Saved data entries
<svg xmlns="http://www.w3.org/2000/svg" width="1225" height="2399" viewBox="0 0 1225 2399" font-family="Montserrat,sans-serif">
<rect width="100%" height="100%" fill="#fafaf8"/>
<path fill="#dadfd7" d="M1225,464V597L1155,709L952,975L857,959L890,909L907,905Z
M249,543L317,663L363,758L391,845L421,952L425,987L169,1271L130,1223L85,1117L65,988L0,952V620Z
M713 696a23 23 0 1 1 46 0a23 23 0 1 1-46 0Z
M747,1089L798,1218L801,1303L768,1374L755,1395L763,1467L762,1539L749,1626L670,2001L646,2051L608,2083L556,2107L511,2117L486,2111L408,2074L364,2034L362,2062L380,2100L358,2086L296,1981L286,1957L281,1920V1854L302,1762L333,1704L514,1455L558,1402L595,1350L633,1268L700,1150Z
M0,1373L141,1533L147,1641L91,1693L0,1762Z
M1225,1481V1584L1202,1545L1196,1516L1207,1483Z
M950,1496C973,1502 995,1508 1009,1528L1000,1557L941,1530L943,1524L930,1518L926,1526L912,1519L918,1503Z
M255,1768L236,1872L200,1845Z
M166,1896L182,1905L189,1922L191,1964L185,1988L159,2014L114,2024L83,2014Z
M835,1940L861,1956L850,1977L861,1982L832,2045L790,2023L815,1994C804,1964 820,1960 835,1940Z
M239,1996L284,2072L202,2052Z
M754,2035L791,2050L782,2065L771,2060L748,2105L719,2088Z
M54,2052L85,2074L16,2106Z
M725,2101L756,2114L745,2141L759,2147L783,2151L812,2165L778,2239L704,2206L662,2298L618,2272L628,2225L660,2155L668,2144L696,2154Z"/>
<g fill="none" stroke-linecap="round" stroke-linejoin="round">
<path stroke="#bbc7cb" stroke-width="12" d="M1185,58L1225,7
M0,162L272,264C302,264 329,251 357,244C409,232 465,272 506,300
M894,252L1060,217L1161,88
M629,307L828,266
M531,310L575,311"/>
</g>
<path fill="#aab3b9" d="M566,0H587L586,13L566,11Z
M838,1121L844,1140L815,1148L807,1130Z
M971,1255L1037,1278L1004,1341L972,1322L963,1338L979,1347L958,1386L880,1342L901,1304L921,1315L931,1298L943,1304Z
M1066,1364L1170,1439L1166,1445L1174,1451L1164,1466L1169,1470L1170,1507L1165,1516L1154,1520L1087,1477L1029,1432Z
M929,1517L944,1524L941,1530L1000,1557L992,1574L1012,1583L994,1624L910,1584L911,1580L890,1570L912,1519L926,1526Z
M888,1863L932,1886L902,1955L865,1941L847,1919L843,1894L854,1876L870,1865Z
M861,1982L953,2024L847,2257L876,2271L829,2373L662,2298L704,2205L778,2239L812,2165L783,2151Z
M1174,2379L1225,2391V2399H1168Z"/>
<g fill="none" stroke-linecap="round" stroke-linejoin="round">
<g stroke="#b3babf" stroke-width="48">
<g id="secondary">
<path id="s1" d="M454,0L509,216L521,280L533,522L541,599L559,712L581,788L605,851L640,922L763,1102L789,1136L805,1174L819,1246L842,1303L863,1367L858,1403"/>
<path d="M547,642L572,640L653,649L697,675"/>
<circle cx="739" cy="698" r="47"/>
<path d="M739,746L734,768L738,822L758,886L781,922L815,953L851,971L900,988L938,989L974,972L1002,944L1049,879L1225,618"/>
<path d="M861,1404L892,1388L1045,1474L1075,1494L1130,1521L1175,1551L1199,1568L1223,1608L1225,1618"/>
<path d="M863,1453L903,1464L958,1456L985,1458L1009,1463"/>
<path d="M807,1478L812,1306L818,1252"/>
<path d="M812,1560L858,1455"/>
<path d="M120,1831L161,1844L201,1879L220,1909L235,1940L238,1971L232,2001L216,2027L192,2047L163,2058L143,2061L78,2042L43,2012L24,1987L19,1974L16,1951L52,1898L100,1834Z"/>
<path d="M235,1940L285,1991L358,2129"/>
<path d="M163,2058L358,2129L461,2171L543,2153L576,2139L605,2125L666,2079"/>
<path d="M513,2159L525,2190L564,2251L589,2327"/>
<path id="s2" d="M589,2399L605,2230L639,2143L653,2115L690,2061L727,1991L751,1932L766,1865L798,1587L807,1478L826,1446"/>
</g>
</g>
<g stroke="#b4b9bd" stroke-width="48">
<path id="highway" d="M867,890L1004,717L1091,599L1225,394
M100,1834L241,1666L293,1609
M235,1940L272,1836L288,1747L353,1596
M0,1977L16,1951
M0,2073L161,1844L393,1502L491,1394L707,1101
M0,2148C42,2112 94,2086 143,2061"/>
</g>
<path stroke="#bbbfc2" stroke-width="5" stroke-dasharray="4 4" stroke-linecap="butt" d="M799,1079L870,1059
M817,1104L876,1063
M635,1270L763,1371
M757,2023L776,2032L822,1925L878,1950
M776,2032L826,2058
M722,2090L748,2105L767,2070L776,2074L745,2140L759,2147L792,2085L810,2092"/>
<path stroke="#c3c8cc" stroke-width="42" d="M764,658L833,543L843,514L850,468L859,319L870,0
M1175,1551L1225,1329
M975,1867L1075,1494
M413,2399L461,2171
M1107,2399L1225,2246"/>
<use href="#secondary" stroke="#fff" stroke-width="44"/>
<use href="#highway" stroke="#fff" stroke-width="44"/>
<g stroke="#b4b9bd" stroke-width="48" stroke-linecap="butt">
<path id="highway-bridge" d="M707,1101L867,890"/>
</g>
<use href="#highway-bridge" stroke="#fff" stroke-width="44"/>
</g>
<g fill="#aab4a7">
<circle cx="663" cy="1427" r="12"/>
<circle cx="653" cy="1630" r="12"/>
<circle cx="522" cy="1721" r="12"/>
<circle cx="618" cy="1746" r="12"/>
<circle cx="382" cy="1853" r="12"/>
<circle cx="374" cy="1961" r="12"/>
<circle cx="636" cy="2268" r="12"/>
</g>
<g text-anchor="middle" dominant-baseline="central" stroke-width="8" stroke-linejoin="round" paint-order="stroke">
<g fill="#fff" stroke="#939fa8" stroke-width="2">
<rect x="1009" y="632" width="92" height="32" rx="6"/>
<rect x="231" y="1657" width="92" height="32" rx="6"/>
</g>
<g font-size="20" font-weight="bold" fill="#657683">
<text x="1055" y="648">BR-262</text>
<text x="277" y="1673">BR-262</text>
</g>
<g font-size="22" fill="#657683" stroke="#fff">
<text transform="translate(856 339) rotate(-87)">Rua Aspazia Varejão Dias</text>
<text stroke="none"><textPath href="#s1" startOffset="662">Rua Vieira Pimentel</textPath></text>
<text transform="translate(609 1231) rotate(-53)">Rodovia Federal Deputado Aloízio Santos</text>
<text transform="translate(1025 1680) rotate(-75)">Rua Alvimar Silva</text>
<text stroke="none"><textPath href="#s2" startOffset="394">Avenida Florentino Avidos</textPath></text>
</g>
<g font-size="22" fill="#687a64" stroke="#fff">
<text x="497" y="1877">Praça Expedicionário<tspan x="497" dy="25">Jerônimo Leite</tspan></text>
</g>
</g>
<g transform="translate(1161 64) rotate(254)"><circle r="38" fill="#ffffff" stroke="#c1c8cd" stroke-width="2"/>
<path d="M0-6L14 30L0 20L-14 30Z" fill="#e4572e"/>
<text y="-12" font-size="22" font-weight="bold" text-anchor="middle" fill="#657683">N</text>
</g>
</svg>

* **Instructions for the task**
Each entry is to be given again, exactly as it stands.

* **Exercise solution**
<svg xmlns="http://www.w3.org/2000/svg" width="1225" height="2399" viewBox="0 0 1225 2399" font-family="Montserrat,sans-serif">
<rect width="100%" height="100%" fill="#fafaf8"/>
<path fill="#dadfd7" d="M1225,464V597L1155,709L952,975L857,959L890,909L907,905Z
M249,543L317,663L363,758L391,845L421,952L425,987L169,1271L130,1223L85,1117L65,988L0,952V620Z
M713 696a23 23 0 1 1 46 0a23 23 0 1 1-46 0Z
M747,1089L798,1218L801,1303L768,1374L755,1395L763,1467L762,1539L749,1626L670,2001L646,2051L608,2083L556,2107L511,2117L486,2111L408,2074L364,2034L362,2062L380,2100L358,2086L296,1981L286,1957L281,1920V1854L302,1762L333,1704L514,1455L558,1402L595,1350L633,1268L700,1150Z
M0,1373L141,1533L147,1641L91,1693L0,1762Z
M1225,1481V1584L1202,1545L1196,1516L1207,1483Z
M950,1496C973,1502 995,1508 1009,1528L1000,1557L941,1530L943,1524L930,1518L926,1526L912,1519L918,1503Z
M255,1768L236,1872L200,1845Z
M166,1896L182,1905L189,1922L191,1964L185,1988L159,2014L114,2024L83,2014Z
M835,1940L861,1956L850,1977L861,1982L832,2045L790,2023L815,1994C804,1964 820,1960 835,1940Z
M239,1996L284,2072L202,2052Z
M754,2035L791,2050L782,2065L771,2060L748,2105L719,2088Z
M54,2052L85,2074L16,2106Z
M725,2101L756,2114L745,2141L759,2147L783,2151L812,2165L778,2239L704,2206L662,2298L618,2272L628,2225L660,2155L668,2144L696,2154Z"/>
<g fill="none" stroke-linecap="round" stroke-linejoin="round">
<path stroke="#bbc7cb" stroke-width="12" d="M1185,58L1225,7
M0,162L272,264C302,264 329,251 357,244C409,232 465,272 506,300
M894,252L1060,217L1161,88
M629,307L828,266
M531,310L575,311"/>
</g>
<path fill="#aab3b9" d="M566,0H587L586,13L566,11Z
M838,1121L844,1140L815,1148L807,1130Z
M971,1255L1037,1278L1004,1341L972,1322L963,1338L979,1347L958,1386L880,1342L901,1304L921,1315L931,1298L943,1304Z
M1066,1364L1170,1439L1166,1445L1174,1451L1164,1466L1169,1470L1170,1507L1165,1516L1154,1520L1087,1477L1029,1432Z
M929,1517L944,1524L941,1530L1000,1557L992,1574L1012,1583L994,1624L910,1584L911,1580L890,1570L912,1519L926,1526Z
M888,1863L932,1886L902,1955L865,1941L847,1919L843,1894L854,1876L870,1865Z
M861,1982L953,2024L847,2257L876,2271L829,2373L662,2298L704,2205L778,2239L812,2165L783,2151Z
M1174,2379L1225,2391V2399H1168Z"/>
<g fill="none" stroke-linecap="round" stroke-linejoin="round">
<g stroke="#b3babf" stroke-width="48">
<g id="secondary">
<path id="s1" d="M454,0L509,216L521,280L533,522L541,599L559,712L581,788L605,851L640,922L763,1102L789,1136L805,1174L819,1246L842,1303L863,1367L858,1403"/>
<path d="M547,642L572,640L653,649L697,675"/>
<circle cx="739" cy="698" r="47"/>
<path d="M739,746L734,768L738,822L758,886L781,922L815,953L851,971L900,988L938,989L974,972L1002,944L1049,879L1225,618"/>
<path d="M861,1404L892,1388L1045,1474L1075,1494L1130,1521L1175,1551L1199,1568L1223,1608L1225,1618"/>
<path d="M863,1453L903,1464L958,1456L985,1458L1009,1463"/>
<path d="M807,1478L812,1306L818,1252"/>
<path d="M812,1560L858,1455"/>
<path d="M120,1831L161,1844L201,1879L220,1909L235,1940L238,1971L232,2001L216,2027L192,2047L163,2058L143,2061L78,2042L43,2012L24,1987L19,1974L16,1951L52,1898L100,1834Z"/>
<path d="M235,1940L285,1991L358,2129"/>
<path d="M163,2058L358,2129L461,2171L543,2153L576,2139L605,2125L666,2079"/>
<path d="M513,2159L525,2190L564,2251L589,2327"/>
<path id="s2" d="M589,2399L605,2230L639,2143L653,2115L690,2061L727,1991L751,1932L766,1865L798,1587L807,1478L826,1446"/>
</g>
</g>
<g stroke="#b4b9bd" stroke-width="48">
<path id="highway" d="M867,890L1004,717L1091,599L1225,394
M100,1834L241,1666L293,1609
M235,1940L272,1836L288,1747L353,1596
M0,1977L16,1951
M0,2073L161,1844L393,1502L491,1394L707,1101
M0,2148C42,2112 94,2086 143,2061"/>
</g>
<path stroke="#bbbfc2" stroke-width="5" stroke-dasharray="4 4" stroke-linecap="butt" d="M799,1079L870,1059
M817,1104L876,1063
M635,1270L763,1371
M757,2023L776,2032L822,1925L878,1950
M776,2032L826,2058
M722,2090L748,2105L767,2070L776,2074L745,2140L759,2147L792,2085L810,2092"/>
<path stroke="#c3c8cc" stroke-width="42" d="M764,658L833,543L843,514L850,468L859,319L870,0
M1175,1551L1225,1329
M975,1867L1075,1494
M413,2399L461,2171
M1107,2399L1225,2246"/>
<use href="#secondary" stroke="#fff" stroke-width="44"/>
<use href="#highway" stroke="#fff" stroke-width="44"/>
<g stroke="#b4b9bd" stroke-width="48" stroke-linecap="butt">
<path id="highway-bridge" d="M707,1101L867,890"/>
</g>
<use href="#highway-bridge" stroke="#fff" stroke-width="44"/>
</g>
<g fill="#aab4a7">
<circle cx="663" cy="1427" r="12"/>
<circle cx="653" cy="1630" r="12"/>
<circle cx="522" cy="1721" r="12"/>
<circle cx="618" cy="1746" r="12"/>
<circle cx="382" cy="1853" r="12"/>
<circle cx="374" cy="1961" r="12"/>
<circle cx="636" cy="2268" r="12"/>
</g>
<g text-anchor="middle" dominant-baseline="central" stroke-width="8" stroke-linejoin="round" paint-order="stroke">
<g fill="#fff" stroke="#939fa8" stroke-width="2">
<rect x="1009" y="632" width="92" height="32" rx="6"/>
<rect x="231" y="1657" width="92" height="32" rx="6"/>
</g>
<g font-size="20" font-weight="bold" fill="#657683">
<text x="1055" y="648">BR-262</text>
<text x="277" y="1673">BR-262</text>
</g>
<g font-size="22" fill="#657683" stroke="#fff">
<text transform="translate(856 339) rotate(-87)">Rua Aspazia Varejão Dias</text>
<text stroke="none"><textPath href="#s1" startOffset="662">Rua Vieira Pimentel</textPath></text>
<text transform="translate(609 1231) rotate(-53)">Rodovia Federal Deputado Aloízio Santos</text>
<text transform="translate(1025 1680) rotate(-75)">Rua Alvimar Silva</text>
<text stroke="none"><textPath href="#s2" startOffset="394">Avenida Florentino Avidos</textPath></text>
</g>
<g font-size="22" fill="#687a64" stroke="#fff">
<text x="497" y="1877">Praça Expedicionário<tspan x="497" dy="25">Jerônimo Leite</tspan></text>
</g>
</g>
<g transform="translate(1161 64) rotate(254)"><circle r="38" fill="#ffffff" stroke="#c1c8cd" stroke-width="2"/>
<path d="M0-6L14 30L0 20L-14 30Z" fill="#e4572e"/>
<text y="-12" font-size="22" font-weight="bold" text-anchor="middle" fill="#657683">N</text>
</g>
</svg>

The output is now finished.